Everyone with an interest in fiction should read this piece at Mother Jones, if you haven't already. Times are hard for litmags (most of them, anyway; but more about that in a sec). This piece has been out for a while, but I'm thinking about this now because it's gotten tied up in my head with this other piece, by Ted Gioia, called "Notes on Conceptual Fiction," at the website Conceptual Fiction.
Read them both and ask yourself: are litmags dying not because people don't read, but because litmags are clinging to literary models that are historically transient but assumed by the literary-academic establishment to be permanent? (I ask this question from a perspective within said establishment. I'm not hostile to it. But I do think that it, like any other respected and powerful institution, is very slow to react to cultural changes, and has a set of blinders that it tends not to notice until they are pointed out...like, say, by the death of literary magazines.)
I think it's no coincidence that the strongest literary magazines right now are the ones least beholden to an editorial vision centered on psychological realism and the standard kind of beautifully arid atmosphere pieces that seem to be the primary product of intense MFA-program workshopping.

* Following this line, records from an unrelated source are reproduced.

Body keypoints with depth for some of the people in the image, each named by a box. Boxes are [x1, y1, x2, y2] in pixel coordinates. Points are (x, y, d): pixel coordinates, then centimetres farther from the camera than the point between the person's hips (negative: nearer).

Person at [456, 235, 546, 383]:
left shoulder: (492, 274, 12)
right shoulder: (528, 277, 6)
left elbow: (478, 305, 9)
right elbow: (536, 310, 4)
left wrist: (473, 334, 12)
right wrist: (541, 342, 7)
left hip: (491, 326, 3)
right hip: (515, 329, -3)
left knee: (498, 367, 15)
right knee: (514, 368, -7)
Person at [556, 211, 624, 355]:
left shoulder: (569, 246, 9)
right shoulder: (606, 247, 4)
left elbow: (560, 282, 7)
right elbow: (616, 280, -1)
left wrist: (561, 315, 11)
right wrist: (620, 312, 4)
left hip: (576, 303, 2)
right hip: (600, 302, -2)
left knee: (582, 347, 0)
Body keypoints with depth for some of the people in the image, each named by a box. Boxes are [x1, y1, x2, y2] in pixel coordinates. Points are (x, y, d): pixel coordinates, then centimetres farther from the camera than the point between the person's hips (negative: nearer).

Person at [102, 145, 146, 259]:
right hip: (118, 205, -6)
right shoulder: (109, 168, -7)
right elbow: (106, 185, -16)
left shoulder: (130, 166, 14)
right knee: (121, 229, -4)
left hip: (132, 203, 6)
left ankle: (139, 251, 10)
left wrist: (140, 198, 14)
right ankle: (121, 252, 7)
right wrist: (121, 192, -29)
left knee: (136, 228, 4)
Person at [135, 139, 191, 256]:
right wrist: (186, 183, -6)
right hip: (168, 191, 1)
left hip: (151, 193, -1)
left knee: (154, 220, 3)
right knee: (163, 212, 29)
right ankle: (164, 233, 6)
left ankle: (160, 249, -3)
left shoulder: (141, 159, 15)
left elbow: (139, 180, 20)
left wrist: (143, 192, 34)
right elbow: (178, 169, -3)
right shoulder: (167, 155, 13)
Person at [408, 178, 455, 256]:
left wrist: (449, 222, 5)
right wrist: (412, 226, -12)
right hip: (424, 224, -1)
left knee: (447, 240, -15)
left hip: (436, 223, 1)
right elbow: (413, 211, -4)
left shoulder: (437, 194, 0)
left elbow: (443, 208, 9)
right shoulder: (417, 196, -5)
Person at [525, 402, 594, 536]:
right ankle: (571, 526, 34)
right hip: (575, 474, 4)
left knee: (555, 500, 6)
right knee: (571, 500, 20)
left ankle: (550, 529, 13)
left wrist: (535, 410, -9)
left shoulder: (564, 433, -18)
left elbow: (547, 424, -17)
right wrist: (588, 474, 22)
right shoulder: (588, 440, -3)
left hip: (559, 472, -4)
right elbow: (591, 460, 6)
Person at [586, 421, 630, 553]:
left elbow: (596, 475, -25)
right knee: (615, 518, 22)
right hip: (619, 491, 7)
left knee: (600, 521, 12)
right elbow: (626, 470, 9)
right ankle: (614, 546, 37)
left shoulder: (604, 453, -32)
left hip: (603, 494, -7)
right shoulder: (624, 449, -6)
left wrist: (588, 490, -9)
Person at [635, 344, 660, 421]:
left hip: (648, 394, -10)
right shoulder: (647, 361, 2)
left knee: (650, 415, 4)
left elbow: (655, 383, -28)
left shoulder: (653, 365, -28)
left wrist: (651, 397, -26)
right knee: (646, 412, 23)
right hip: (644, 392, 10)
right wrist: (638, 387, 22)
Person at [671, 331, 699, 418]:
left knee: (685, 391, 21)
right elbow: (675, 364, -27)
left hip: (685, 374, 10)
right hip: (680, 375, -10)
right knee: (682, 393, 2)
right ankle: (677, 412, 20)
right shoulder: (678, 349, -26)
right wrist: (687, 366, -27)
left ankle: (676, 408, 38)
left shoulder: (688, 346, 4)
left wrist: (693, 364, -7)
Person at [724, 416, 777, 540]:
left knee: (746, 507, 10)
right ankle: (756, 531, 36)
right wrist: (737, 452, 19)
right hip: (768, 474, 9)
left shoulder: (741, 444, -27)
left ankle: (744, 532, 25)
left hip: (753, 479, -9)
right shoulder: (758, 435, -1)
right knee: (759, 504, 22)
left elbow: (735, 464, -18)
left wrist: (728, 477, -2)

And, putting on my genre-nerd hat, let me say that I love the Gioia piece because it avoids the cheerleading instinct so common to genre apologia. It is possible, indeed desirable, to talk about what genre fiction does well without falling prey to zero-sum thinking and arguing that because genre fiction does some things well, literary or realist fiction does not, cannot, must forever be considered the wan and lonely spinster of the family of literatures. Everything can be good. Most things aren't.